** begin DATA TO USE **

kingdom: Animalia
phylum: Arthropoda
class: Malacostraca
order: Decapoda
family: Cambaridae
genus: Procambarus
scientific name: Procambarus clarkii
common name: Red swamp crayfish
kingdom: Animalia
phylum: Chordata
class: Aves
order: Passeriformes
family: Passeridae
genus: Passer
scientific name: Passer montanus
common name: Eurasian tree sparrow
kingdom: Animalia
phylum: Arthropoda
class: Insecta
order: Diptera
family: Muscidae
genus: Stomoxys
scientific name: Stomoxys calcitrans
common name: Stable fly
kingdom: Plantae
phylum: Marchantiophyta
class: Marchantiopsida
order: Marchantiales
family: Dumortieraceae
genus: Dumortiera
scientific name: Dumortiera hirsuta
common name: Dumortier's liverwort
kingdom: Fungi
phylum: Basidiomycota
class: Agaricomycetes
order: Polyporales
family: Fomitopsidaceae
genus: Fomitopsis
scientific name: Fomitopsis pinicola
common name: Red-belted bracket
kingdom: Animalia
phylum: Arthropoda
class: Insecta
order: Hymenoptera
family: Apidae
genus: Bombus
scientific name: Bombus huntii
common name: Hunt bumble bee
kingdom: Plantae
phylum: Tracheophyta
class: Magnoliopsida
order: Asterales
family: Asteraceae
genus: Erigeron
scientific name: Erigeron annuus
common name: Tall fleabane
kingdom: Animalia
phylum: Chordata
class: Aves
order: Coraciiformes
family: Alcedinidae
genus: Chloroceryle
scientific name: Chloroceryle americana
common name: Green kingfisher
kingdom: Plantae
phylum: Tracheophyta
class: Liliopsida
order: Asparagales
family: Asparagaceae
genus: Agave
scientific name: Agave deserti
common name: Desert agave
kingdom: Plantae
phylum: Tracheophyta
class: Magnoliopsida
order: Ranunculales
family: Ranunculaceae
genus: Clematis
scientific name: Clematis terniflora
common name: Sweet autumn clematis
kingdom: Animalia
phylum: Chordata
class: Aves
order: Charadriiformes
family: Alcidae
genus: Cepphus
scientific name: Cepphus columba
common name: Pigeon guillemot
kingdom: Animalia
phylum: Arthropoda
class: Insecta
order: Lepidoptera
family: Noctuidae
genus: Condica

** end DATA TO USE **

■ **REQUIREMENT**:
Copy out every line of the entries above, from the first to the last, without changing anything.

■ **FULL OUTPUT**:
kingdom: Animalia
phylum: Arthropoda
class: Malacostraca
order: Decapoda
family: Cambaridae
genus: Procambarus
scientific name: Procambarus clarkii
common name: Red swamp crayfish
kingdom: Animalia
phylum: Chordata
class: Aves
order: Passeriformes
family: Passeridae
genus: Passer
scientific name: Passer montanus
common name: Eurasian tree sparrow
kingdom: Animalia
phylum: Arthropoda
class: Insecta
order: Diptera
family: Muscidae
genus: Stomoxys
scientific name: Stomoxys calcitrans
common name: Stable fly
kingdom: Plantae
phylum: Marchantiophyta
class: Marchantiopsida
order: Marchantiales
family: Dumortieraceae
genus: Dumortiera
scientific name: Dumortiera hirsuta
common name: Dumortier's liverwort
kingdom: Fungi
phylum: Basidiomycota
class: Agaricomycetes
order: Polyporales
family: Fomitopsidaceae
genus: Fomitopsis
scientific name: Fomitopsis pinicola
common name: Red-belted bracket
kingdom: Animalia
phylum: Arthropoda
class: Insecta
order: Hymenoptera
family: Apidae
genus: Bombus
scientific name: Bombus huntii
common name: Hunt bumble bee
kingdom: Plantae
phylum: Tracheophyta
class: Magnoliopsida
order: Asterales
family: Asteraceae
genus: Erigeron
scientific name: Erigeron annuus
common name: Tall fleabane
kingdom: Animalia
phylum: Chordata
class: Aves
order: Coraciiformes
family: Alcedinidae
genus: Chloroceryle
scientific name: Chloroceryle americana
common name: Green kingfisher
kingdom: Plantae
phylum: Tracheophyta
class: Liliopsida
order: Asparagales
family: Asparagaceae
genus: Agave
scientific name: Agave deserti
common name: Desert agave
kingdom: Plantae
phylum: Tracheophyta
class: Magnoliopsida
order: Ranunculales
family: Ranunculaceae
genus: Clematis
scientific name: Clematis terniflora
common name: Sweet autumn clematis
kingdom: Animalia
phylum: Chordata
class: Aves
order: Charadriiformes
family: Alcidae
genus: Cepphus
scientific name: Cepphus columba
common name: Pigeon guillemot
kingdom: Animalia
phylum: Arthropoda
class: Insecta
order: Lepidoptera
family: Noctuidae
genus: Condica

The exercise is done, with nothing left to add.